Resolutionaries flood the gym right after the holidays but their good intentions quickly fade. By Groundhog Day, virtually all of the resolutionaries have stopped coming to the gym, having never solidified good intentions into good habits.
Similarly, at the beginning of the year all of us need to look at our feedback practices and resolve to make changes necessary to the way we gather feedback. But unlike the resolutionaries at my gym, you must turn your good intentions into good habits. These good habits will pay dividends throughout the year by helping you increase response rates, reduce survey fatigue and generate actionable information. Here are the six actions you can take to turn good intentions into solid habits:
- Review every ongoing survey more than 6 months old – If you have surveys that have been running for more than 6 months, meet with your stakeholders and find out if the data is being used or if it’s just “nice to have.” If the surveys aren’t driving decisions, then stop them or risk fatiguing your respondents. If the surveys are being used, review them carefully and shorten them or update them to ensure that the content is relevant to today’s needs.
- Consolidate disparate feedback efforts as part of a formal Customer Experience program – As Jeffrey Henning and I found in our Customer Experience IQ study, organizations with the highest degrees of customer loyalty consolidate their feedback efforts under a comprehensive customer experience program. You too must eliminate uncoordinated efforts and get the organization working together to obtain feedback in an intelligent fashion.
- Create a common metric that can be used throughout the organization – If your organization doesn’t have a common metric that is used throughout the organization to measure loyalty or customer experience, you’re missing out. A common metric focuses the organization, provides a well-accepted yardstick to measure results, and allows you to take maximum advantage of feedback efforts.
- Create your own panel – Who would you rather get feedback from: a group of people who don’t know your organization and your products, or a panel of customers who actively use your product and interact with you on a frequent basis? Feedback panels provide a ready and consistent source of input from the people who know you best. Despite their ability to maintain high response rates and lower feedback costs, house panels are used by only 10% of organizations. Build a house panel. You’ll be amazed at the results you get.

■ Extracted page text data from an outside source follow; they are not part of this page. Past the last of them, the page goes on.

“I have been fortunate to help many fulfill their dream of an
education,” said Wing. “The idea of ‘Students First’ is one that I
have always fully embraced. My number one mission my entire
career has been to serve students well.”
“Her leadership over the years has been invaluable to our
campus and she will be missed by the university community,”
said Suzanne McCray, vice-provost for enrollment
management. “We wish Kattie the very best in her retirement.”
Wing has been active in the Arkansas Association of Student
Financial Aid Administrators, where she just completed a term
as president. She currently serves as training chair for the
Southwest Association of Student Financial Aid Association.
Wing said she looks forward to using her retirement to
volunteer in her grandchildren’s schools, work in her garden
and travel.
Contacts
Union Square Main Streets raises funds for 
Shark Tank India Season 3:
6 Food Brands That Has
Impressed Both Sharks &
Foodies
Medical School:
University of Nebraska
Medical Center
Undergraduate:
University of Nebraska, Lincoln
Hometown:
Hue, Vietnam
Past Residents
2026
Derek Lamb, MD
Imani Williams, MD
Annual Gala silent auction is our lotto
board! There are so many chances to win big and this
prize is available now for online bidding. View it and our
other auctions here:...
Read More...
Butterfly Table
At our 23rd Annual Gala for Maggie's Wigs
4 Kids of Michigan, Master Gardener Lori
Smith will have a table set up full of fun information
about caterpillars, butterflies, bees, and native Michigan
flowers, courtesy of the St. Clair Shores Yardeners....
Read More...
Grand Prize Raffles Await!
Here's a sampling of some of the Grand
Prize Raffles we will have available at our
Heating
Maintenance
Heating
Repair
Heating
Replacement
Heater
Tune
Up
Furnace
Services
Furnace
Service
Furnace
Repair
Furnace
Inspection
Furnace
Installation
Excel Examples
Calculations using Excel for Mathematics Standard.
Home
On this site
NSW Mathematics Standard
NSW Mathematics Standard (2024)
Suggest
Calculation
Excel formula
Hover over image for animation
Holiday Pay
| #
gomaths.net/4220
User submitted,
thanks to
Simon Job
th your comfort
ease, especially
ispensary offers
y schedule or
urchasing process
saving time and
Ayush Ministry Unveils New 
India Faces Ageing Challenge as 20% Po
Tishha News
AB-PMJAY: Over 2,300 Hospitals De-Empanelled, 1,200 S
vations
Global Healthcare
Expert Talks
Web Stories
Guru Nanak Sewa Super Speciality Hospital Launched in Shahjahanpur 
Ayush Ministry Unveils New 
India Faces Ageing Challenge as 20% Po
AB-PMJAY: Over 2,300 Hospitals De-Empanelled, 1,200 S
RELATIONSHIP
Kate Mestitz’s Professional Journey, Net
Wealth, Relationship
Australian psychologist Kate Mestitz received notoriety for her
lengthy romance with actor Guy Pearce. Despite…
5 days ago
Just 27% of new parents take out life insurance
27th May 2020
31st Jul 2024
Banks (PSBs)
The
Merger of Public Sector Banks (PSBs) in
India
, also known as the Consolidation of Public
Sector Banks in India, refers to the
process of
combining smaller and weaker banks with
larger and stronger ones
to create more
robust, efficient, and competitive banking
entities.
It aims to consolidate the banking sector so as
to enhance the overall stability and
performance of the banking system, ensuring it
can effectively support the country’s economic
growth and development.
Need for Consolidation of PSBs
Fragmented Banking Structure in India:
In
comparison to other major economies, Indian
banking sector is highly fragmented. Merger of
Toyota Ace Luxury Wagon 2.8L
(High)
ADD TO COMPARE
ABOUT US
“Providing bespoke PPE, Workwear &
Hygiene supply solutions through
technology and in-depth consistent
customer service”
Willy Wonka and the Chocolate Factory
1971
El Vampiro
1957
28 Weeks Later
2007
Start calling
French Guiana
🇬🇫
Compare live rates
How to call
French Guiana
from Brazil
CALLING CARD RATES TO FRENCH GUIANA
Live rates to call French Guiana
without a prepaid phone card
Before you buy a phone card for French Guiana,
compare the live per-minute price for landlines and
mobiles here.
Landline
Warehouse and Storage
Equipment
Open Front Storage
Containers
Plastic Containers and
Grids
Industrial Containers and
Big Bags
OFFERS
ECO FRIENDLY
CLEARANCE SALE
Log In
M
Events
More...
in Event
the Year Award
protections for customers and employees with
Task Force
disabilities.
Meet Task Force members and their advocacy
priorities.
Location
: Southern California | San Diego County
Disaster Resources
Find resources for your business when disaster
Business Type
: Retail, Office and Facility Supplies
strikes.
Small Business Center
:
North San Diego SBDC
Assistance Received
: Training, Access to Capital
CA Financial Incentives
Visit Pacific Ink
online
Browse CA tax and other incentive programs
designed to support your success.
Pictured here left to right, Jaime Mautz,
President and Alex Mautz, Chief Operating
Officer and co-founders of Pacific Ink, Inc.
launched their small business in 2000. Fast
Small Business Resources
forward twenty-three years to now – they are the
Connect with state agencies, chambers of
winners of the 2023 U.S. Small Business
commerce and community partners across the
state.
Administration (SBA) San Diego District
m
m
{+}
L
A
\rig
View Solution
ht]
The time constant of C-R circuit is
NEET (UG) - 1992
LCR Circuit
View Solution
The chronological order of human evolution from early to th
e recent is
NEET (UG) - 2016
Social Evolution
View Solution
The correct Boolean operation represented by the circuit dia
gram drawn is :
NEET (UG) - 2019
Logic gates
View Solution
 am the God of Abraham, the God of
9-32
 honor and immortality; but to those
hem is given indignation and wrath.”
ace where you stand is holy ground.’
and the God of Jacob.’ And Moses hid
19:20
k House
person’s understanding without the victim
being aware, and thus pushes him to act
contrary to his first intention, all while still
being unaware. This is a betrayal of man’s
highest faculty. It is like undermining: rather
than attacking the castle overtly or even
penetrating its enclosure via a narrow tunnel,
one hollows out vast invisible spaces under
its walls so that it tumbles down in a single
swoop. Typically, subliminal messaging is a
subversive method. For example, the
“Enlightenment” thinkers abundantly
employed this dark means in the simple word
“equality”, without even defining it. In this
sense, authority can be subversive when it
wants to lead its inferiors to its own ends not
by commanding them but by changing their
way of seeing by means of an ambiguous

- Share survey data with respondents to improve response rates – Most people stop participating in surveys because survey owners rarely share back with them key items from studies. Many respondents participate in surveys because they want to provide you with their feedback to improve your operations. But if they never see results or understand what you’re doing with the information, they’ll quickly stop responding. Maintaining high response rates means that you must share information back to respondents on a timely basis. This year, make the commitment to share at least some high level information back.
Include online communities as part of your feedback efforts – The qualitative feedback you receive from your own online community can round out the quantitative data from surveys. I frequently refer to qualitative and quantitative data as the yin and the yang of a high quality feedback program. When integrated with surveys, online communities let you get the story behind the story and interact in a fundamentally more valuable way with your stakeholders.
By taking action on these six points, you can solidify your well-intentioned resolutions into good feedback habits that will pay dividends in the future.